__The problem__
Leaving the pictures aside, repeat the entries exactly.

Supplied records below:

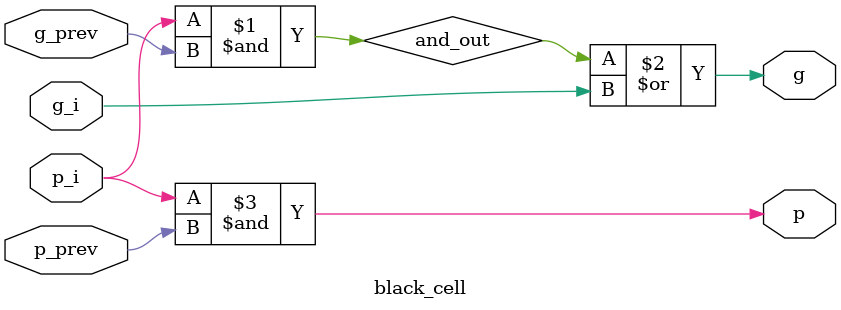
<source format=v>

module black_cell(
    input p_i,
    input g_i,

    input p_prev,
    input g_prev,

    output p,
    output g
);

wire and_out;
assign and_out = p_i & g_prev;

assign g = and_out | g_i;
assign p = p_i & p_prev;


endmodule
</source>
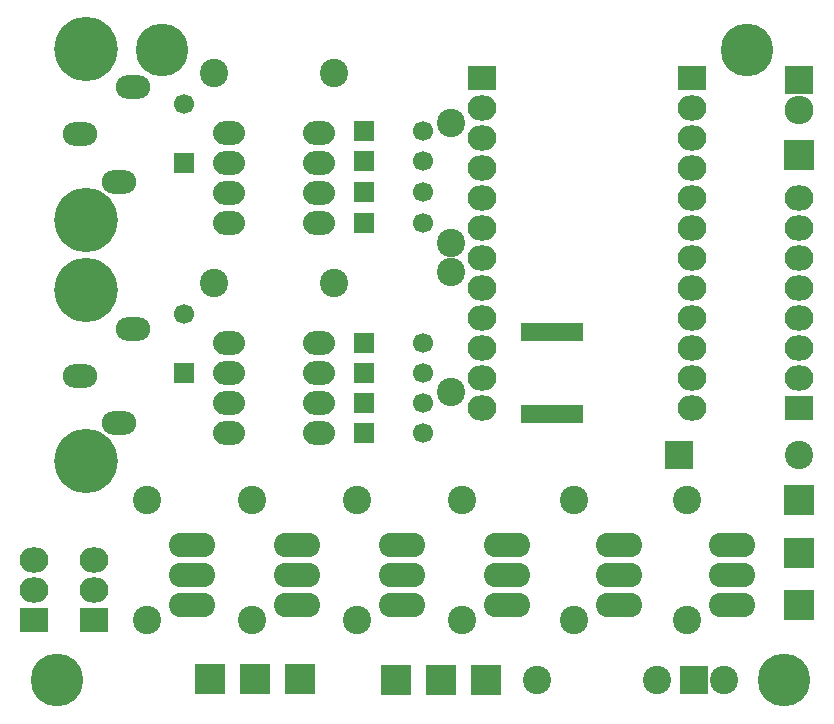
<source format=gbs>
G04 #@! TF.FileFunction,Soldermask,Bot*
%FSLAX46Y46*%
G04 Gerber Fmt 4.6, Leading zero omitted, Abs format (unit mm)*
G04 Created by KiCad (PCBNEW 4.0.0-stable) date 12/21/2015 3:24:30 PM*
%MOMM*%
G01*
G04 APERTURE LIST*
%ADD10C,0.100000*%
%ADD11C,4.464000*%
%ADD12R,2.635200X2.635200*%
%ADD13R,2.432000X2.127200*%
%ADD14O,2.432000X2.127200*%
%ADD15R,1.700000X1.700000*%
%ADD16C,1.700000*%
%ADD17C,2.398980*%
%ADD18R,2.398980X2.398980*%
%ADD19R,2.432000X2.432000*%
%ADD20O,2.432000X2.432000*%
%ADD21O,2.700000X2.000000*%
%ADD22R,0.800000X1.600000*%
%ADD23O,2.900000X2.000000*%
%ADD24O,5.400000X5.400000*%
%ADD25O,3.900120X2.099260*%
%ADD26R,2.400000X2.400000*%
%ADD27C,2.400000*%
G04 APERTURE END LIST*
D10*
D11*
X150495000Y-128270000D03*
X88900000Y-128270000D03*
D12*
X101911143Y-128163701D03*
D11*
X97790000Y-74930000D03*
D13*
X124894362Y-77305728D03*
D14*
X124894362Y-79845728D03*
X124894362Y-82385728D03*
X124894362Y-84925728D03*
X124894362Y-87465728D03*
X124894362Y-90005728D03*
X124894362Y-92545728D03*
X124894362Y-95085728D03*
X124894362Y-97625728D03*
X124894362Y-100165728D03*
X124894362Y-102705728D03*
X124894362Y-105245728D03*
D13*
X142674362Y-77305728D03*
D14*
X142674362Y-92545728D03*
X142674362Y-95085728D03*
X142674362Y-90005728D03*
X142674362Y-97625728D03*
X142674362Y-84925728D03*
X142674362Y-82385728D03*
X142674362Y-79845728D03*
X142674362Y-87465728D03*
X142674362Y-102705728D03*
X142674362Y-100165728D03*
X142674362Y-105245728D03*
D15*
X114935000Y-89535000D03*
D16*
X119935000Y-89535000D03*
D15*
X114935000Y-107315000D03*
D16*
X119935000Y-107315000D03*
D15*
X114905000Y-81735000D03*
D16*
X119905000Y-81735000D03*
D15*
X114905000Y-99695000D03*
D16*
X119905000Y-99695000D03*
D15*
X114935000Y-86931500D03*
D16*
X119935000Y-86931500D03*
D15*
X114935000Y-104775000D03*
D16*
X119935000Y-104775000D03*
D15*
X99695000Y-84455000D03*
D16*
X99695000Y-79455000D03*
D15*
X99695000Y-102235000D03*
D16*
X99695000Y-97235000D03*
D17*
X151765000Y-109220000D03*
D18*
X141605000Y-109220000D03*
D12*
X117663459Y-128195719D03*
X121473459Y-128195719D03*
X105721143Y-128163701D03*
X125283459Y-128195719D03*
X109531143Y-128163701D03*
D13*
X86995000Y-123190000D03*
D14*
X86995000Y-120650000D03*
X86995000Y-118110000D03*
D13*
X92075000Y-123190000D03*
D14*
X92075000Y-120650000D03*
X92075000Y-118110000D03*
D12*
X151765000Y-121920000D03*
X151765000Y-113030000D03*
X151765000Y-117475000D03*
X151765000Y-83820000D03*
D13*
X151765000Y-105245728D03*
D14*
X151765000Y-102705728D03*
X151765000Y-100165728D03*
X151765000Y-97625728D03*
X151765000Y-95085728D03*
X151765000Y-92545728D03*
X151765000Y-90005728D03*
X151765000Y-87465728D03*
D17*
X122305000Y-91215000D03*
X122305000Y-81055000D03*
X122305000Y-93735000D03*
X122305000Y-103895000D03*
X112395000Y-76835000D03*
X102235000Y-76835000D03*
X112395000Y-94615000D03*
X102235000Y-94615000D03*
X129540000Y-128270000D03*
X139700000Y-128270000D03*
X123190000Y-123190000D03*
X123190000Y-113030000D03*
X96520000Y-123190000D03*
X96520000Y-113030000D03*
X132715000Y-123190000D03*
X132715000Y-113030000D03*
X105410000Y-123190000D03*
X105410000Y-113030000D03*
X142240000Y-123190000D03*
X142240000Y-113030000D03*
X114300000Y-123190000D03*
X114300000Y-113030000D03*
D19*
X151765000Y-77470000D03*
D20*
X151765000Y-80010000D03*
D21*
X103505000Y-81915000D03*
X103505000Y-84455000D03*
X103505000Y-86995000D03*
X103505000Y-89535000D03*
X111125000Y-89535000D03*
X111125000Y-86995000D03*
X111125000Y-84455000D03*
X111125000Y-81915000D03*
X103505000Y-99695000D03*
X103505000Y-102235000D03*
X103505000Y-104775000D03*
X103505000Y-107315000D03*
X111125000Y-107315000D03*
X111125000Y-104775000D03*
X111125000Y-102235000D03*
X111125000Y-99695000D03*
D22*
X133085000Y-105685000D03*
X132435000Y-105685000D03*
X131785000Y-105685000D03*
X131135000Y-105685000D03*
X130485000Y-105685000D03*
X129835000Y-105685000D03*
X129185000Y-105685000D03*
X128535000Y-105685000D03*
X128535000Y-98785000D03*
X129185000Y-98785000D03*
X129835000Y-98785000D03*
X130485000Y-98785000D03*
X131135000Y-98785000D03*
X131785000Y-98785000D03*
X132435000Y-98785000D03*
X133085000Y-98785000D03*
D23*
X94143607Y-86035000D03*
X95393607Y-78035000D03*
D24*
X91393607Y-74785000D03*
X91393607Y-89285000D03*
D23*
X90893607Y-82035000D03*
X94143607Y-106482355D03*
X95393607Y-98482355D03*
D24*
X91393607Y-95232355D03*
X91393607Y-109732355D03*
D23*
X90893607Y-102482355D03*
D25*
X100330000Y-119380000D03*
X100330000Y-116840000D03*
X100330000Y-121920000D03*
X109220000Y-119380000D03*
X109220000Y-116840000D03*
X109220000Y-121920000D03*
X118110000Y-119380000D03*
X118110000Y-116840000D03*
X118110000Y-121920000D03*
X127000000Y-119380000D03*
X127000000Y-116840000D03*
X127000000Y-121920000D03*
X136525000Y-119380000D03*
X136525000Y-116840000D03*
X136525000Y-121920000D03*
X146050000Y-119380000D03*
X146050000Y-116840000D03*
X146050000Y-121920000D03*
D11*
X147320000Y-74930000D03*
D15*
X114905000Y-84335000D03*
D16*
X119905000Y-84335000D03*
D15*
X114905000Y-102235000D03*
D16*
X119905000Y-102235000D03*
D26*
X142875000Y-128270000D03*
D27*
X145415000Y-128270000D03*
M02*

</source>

End of Supplied records.

__Reply to the exercise__
<source format=v>

module black_cell(
    input p_i,
    input g_i,

    input p_prev,
    input g_prev,

    output p,
    output g
);

wire and_out;
assign and_out = p_i & g_prev;

assign g = and_out | g_i;
assign p = p_i & p_prev;


endmodule
</source>
<source format=gbs>
G04 #@! TF.FileFunction,Soldermask,Bot*
%FSLAX46Y46*%
G04 Gerber Fmt 4.6, Leading zero omitted, Abs format (unit mm)*
G04 Created by KiCad (PCBNEW 4.0.0-stable) date 12/21/2015 3:24:30 PM*
%MOMM*%
G01*
G04 APERTURE LIST*
%ADD10C,0.100000*%
%ADD11C,4.464000*%
%ADD12R,2.635200X2.635200*%
%ADD13R,2.432000X2.127200*%
%ADD14O,2.432000X2.127200*%
%ADD15R,1.700000X1.700000*%
%ADD16C,1.700000*%
%ADD17C,2.398980*%
%ADD18R,2.398980X2.398980*%
%ADD19R,2.432000X2.432000*%
%ADD20O,2.432000X2.432000*%
%ADD21O,2.700000X2.000000*%
%ADD22R,0.800000X1.600000*%
%ADD23O,2.900000X2.000000*%
%ADD24O,5.400000X5.400000*%
%ADD25O,3.900120X2.099260*%
%ADD26R,2.400000X2.400000*%
%ADD27C,2.400000*%
G04 APERTURE END LIST*
D10*
D11*
X150495000Y-128270000D03*
X88900000Y-128270000D03*
D12*
X101911143Y-128163701D03*
D11*
X97790000Y-74930000D03*
D13*
X124894362Y-77305728D03*
D14*
X124894362Y-79845728D03*
X124894362Y-82385728D03*
X124894362Y-84925728D03*
X124894362Y-87465728D03*
X124894362Y-90005728D03*
X124894362Y-92545728D03*
X124894362Y-95085728D03*
X124894362Y-97625728D03*
X124894362Y-100165728D03*
X124894362Y-102705728D03*
X124894362Y-105245728D03*
D13*
X142674362Y-77305728D03*
D14*
X142674362Y-92545728D03*
X142674362Y-95085728D03*
X142674362Y-90005728D03*
X142674362Y-97625728D03*
X142674362Y-84925728D03*
X142674362Y-82385728D03*
X142674362Y-79845728D03*
X142674362Y-87465728D03*
X142674362Y-102705728D03*
X142674362Y-100165728D03*
X142674362Y-105245728D03*
D15*
X114935000Y-89535000D03*
D16*
X119935000Y-89535000D03*
D15*
X114935000Y-107315000D03*
D16*
X119935000Y-107315000D03*
D15*
X114905000Y-81735000D03*
D16*
X119905000Y-81735000D03*
D15*
X114905000Y-99695000D03*
D16*
X119905000Y-99695000D03*
D15*
X114935000Y-86931500D03*
D16*
X119935000Y-86931500D03*
D15*
X114935000Y-104775000D03*
D16*
X119935000Y-104775000D03*
D15*
X99695000Y-84455000D03*
D16*
X99695000Y-79455000D03*
D15*
X99695000Y-102235000D03*
D16*
X99695000Y-97235000D03*
D17*
X151765000Y-109220000D03*
D18*
X141605000Y-109220000D03*
D12*
X117663459Y-128195719D03*
X121473459Y-128195719D03*
X105721143Y-128163701D03*
X125283459Y-128195719D03*
X109531143Y-128163701D03*
D13*
X86995000Y-123190000D03*
D14*
X86995000Y-120650000D03*
X86995000Y-118110000D03*
D13*
X92075000Y-123190000D03*
D14*
X92075000Y-120650000D03*
X92075000Y-118110000D03*
D12*
X151765000Y-121920000D03*
X151765000Y-113030000D03*
X151765000Y-117475000D03*
X151765000Y-83820000D03*
D13*
X151765000Y-105245728D03*
D14*
X151765000Y-102705728D03*
X151765000Y-100165728D03*
X151765000Y-97625728D03*
X151765000Y-95085728D03*
X151765000Y-92545728D03*
X151765000Y-90005728D03*
X151765000Y-87465728D03*
D17*
X122305000Y-91215000D03*
X122305000Y-81055000D03*
X122305000Y-93735000D03*
X122305000Y-103895000D03*
X112395000Y-76835000D03*
X102235000Y-76835000D03*
X112395000Y-94615000D03*
X102235000Y-94615000D03*
X129540000Y-128270000D03*
X139700000Y-128270000D03*
X123190000Y-123190000D03*
X123190000Y-113030000D03*
X96520000Y-123190000D03*
X96520000Y-113030000D03*
X132715000Y-123190000D03*
X132715000Y-113030000D03*
X105410000Y-123190000D03*
X105410000Y-113030000D03*
X142240000Y-123190000D03*
X142240000Y-113030000D03*
X114300000Y-123190000D03*
X114300000Y-113030000D03*
D19*
X151765000Y-77470000D03*
D20*
X151765000Y-80010000D03*
D21*
X103505000Y-81915000D03*
X103505000Y-84455000D03*
X103505000Y-86995000D03*
X103505000Y-89535000D03*
X111125000Y-89535000D03*
X111125000Y-86995000D03*
X111125000Y-84455000D03*
X111125000Y-81915000D03*
X103505000Y-99695000D03*
X103505000Y-102235000D03*
X103505000Y-104775000D03*
X103505000Y-107315000D03*
X111125000Y-107315000D03*
X111125000Y-104775000D03*
X111125000Y-102235000D03*
X111125000Y-99695000D03*
D22*
X133085000Y-105685000D03*
X132435000Y-105685000D03*
X131785000Y-105685000D03*
X131135000Y-105685000D03*
X130485000Y-105685000D03*
X129835000Y-105685000D03*
X129185000Y-105685000D03*
X128535000Y-105685000D03*
X128535000Y-98785000D03*
X129185000Y-98785000D03*
X129835000Y-98785000D03*
X130485000Y-98785000D03*
X131135000Y-98785000D03*
X131785000Y-98785000D03*
X132435000Y-98785000D03*
X133085000Y-98785000D03*
D23*
X94143607Y-86035000D03*
X95393607Y-78035000D03*
D24*
X91393607Y-74785000D03*
X91393607Y-89285000D03*
D23*
X90893607Y-82035000D03*
X94143607Y-106482355D03*
X95393607Y-98482355D03*
D24*
X91393607Y-95232355D03*
X91393607Y-109732355D03*
D23*
X90893607Y-102482355D03*
D25*
X100330000Y-119380000D03*
X100330000Y-116840000D03*
X100330000Y-121920000D03*
X109220000Y-119380000D03*
X109220000Y-116840000D03*
X109220000Y-121920000D03*
X118110000Y-119380000D03*
X118110000Y-116840000D03*
X118110000Y-121920000D03*
X127000000Y-119380000D03*
X127000000Y-116840000D03*
X127000000Y-121920000D03*
X136525000Y-119380000D03*
X136525000Y-116840000D03*
X136525000Y-121920000D03*
X146050000Y-119380000D03*
X146050000Y-116840000D03*
X146050000Y-121920000D03*
D11*
X147320000Y-74930000D03*
D15*
X114905000Y-84335000D03*
D16*
X119905000Y-84335000D03*
D15*
X114905000Y-102235000D03*
D16*
X119905000Y-102235000D03*
D26*
X142875000Y-128270000D03*
D27*
X145415000Y-128270000D03*
M02*

</source>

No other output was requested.